▸ WHAT TO PRODUCE: Render the lines below as a Markdown table with two columns, Row and Line text, giving each line a row number and omitting blank lines. Leave the pictures out of the answer.

▸ DATA BLOCK:
* * * *

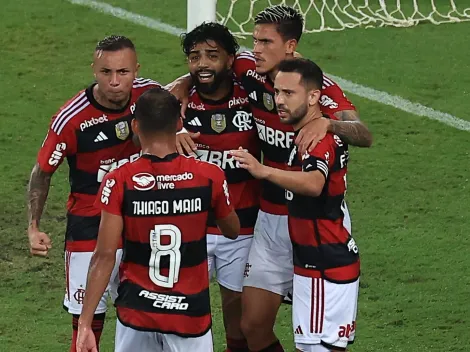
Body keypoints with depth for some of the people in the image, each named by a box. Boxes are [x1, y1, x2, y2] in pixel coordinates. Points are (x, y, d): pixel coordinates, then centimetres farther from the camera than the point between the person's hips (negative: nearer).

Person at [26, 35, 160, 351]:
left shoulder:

* * * *

▸ RESPONSE TO THE TASK:
| Row | Line text |
|---|---|
| 1 | Body keypoints with depth for some of the people in the image, each named by a box. Boxes are [x1, y1, x2, y2] in pixel coordinates. Points are (x, y, d): pixel coordinates, then centimetres farther from the camera than the point between the person's hips (negative: nearer). |
| 2 | Person at [26, 35, 160, 351]: |
| 3 | left shoulder: |